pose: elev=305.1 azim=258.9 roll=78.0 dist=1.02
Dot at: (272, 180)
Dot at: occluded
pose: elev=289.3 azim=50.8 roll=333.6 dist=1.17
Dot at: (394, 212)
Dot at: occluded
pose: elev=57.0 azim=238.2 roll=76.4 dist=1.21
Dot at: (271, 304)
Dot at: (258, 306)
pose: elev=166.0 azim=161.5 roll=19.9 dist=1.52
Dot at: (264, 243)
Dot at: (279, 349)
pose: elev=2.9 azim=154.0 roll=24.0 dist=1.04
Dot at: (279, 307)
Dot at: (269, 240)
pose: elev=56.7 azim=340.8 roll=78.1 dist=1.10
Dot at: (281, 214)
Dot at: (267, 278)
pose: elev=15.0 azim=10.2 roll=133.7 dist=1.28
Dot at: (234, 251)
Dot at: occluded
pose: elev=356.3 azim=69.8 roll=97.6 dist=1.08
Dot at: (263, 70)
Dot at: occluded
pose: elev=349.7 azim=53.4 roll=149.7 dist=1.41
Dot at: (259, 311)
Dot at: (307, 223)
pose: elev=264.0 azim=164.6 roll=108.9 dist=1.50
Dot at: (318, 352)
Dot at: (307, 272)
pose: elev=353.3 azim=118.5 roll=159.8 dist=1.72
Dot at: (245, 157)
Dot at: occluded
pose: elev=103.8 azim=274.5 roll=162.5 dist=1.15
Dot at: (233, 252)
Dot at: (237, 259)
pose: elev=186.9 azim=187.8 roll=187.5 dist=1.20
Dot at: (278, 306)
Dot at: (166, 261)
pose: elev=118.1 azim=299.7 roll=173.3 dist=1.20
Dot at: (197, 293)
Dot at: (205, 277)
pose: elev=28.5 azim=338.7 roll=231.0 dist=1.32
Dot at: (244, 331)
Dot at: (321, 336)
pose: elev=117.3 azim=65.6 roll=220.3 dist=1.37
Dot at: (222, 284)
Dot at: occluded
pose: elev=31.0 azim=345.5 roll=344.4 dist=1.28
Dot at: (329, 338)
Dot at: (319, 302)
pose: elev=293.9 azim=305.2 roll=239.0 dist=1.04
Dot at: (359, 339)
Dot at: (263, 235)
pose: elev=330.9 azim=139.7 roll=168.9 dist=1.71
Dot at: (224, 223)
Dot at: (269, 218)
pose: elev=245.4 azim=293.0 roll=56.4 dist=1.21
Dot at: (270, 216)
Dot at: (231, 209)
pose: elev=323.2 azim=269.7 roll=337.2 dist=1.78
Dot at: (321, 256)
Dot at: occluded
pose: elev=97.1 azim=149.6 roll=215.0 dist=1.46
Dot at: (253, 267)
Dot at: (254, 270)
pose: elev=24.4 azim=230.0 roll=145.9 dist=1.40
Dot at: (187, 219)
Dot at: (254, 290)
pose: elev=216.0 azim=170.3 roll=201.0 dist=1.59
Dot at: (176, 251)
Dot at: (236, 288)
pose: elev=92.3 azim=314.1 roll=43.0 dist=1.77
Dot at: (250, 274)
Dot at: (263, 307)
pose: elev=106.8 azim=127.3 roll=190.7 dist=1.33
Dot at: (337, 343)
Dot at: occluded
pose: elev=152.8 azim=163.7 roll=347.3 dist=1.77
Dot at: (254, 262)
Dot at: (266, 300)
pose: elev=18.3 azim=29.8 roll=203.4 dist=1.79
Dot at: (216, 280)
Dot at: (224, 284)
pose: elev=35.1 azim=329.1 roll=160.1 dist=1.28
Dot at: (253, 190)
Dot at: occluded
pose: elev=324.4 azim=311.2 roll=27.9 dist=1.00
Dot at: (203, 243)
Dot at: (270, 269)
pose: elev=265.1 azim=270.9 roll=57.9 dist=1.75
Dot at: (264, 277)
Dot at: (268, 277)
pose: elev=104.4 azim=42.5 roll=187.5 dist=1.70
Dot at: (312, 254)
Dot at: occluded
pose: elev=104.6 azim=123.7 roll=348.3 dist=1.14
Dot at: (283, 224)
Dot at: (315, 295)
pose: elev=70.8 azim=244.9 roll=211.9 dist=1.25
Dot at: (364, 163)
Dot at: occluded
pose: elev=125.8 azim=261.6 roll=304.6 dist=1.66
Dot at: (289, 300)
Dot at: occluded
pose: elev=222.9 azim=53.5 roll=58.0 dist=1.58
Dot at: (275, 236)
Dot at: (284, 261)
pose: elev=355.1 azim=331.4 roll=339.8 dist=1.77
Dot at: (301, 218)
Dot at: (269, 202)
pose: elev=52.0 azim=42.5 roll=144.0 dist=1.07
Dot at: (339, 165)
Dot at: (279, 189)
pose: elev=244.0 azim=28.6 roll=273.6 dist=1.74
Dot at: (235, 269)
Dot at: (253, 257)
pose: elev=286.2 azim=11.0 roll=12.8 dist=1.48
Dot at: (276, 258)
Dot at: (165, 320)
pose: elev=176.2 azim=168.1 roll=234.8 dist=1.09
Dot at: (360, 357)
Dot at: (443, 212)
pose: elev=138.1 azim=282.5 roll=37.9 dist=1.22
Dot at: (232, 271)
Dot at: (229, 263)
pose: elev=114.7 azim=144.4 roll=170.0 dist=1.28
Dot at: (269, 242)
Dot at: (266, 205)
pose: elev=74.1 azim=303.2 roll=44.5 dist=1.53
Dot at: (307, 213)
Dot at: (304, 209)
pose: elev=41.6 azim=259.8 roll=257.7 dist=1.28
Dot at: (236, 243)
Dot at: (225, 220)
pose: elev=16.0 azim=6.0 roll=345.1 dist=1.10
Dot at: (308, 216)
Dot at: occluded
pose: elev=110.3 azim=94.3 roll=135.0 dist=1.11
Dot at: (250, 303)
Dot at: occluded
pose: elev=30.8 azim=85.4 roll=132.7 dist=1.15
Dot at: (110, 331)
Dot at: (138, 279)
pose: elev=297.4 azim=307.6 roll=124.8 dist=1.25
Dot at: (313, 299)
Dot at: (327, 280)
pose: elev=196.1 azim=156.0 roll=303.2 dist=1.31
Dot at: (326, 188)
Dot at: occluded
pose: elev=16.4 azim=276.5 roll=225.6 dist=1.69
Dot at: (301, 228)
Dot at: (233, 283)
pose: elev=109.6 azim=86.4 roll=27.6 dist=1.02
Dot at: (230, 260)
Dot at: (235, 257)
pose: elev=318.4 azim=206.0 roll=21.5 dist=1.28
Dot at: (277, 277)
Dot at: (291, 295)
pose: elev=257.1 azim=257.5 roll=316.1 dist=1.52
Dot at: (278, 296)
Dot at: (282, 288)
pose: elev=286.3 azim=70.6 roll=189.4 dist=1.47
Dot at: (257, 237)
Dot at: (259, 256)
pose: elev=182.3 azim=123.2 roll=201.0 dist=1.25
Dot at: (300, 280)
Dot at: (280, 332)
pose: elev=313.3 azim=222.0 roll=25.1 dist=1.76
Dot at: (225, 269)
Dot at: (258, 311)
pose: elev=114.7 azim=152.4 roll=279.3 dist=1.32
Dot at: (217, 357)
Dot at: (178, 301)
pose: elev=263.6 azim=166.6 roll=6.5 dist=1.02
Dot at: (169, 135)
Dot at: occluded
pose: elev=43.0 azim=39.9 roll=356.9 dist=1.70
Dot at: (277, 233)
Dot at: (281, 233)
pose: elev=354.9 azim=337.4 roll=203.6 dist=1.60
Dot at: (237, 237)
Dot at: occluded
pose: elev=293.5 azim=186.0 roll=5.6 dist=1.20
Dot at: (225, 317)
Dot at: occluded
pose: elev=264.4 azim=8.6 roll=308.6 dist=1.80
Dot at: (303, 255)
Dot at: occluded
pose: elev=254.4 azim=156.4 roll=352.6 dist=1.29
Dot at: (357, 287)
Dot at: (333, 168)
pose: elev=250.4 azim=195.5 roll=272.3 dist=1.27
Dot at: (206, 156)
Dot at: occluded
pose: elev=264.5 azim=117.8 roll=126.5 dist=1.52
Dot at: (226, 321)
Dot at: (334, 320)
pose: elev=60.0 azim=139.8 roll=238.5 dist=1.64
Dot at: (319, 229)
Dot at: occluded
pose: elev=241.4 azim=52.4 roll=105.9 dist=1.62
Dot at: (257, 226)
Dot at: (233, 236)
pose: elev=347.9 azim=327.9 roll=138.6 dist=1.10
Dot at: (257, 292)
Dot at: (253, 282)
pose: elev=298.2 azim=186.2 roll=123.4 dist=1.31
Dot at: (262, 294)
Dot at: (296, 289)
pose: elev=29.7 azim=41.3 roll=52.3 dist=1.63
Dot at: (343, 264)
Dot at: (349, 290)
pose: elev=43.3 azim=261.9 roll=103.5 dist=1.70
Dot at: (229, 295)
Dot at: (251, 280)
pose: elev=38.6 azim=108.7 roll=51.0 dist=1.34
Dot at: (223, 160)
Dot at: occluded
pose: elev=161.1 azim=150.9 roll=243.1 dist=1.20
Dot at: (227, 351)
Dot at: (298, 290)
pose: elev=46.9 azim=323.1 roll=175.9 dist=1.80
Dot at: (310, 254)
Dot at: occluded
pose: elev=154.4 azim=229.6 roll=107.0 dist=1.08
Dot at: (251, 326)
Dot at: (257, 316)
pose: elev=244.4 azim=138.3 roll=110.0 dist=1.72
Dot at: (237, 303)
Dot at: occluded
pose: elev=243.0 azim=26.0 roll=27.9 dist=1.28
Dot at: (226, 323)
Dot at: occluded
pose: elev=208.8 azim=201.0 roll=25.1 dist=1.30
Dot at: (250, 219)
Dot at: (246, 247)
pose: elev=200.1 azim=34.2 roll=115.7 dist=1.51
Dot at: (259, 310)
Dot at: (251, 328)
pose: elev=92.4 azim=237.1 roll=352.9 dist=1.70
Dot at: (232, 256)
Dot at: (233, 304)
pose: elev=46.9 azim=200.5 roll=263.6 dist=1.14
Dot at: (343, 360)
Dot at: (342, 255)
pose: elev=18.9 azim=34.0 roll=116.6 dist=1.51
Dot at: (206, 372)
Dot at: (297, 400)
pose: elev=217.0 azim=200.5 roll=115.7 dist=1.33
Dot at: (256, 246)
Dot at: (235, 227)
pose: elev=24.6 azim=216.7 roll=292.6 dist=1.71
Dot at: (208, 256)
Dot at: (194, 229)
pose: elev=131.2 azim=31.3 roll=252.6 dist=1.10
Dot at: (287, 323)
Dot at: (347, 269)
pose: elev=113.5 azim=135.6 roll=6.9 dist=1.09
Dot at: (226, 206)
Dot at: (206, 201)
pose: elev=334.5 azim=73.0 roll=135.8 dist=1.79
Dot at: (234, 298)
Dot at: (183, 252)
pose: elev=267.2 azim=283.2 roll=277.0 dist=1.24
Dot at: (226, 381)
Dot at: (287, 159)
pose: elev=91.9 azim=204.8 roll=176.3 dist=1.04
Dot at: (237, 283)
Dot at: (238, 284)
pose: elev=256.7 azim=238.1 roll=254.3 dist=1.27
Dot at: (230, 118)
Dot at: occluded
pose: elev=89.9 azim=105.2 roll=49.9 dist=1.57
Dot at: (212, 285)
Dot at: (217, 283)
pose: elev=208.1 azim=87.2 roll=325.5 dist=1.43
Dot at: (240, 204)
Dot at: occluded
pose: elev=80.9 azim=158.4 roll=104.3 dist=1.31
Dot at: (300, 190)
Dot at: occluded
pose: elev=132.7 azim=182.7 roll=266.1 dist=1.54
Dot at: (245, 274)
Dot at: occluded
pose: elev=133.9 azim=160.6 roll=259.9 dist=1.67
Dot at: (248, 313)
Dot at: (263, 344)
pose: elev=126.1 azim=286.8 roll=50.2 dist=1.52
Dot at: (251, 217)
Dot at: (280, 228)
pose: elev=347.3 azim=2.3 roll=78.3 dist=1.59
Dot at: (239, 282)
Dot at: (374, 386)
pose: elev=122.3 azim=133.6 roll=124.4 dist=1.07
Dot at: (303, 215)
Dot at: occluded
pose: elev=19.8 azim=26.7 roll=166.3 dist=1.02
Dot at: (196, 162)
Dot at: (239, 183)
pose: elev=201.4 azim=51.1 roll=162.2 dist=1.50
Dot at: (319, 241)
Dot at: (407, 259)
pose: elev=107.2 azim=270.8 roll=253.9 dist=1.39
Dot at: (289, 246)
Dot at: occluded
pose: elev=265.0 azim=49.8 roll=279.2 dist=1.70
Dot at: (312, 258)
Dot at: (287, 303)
● ● ●
### Stated exercise
Present the lines from the one containing "pose: elev=201.4 azim=51.1" through the last line above as a numbered list, leaving out any blank lines.

### Task output
1. pose: elev=201.4 azim=51.1 roll=162.2 dist=1.50
2. Dot at: (319, 241)
3. Dot at: (407, 259)
4. pose: elev=107.2 azim=270.8 roll=253.9 dist=1.39
5. Dot at: (289, 246)
6. Dot at: occluded
7. pose: elev=265.0 azim=49.8 roll=279.2 dist=1.70
8. Dot at: (312, 258)
9. Dot at: (287, 303)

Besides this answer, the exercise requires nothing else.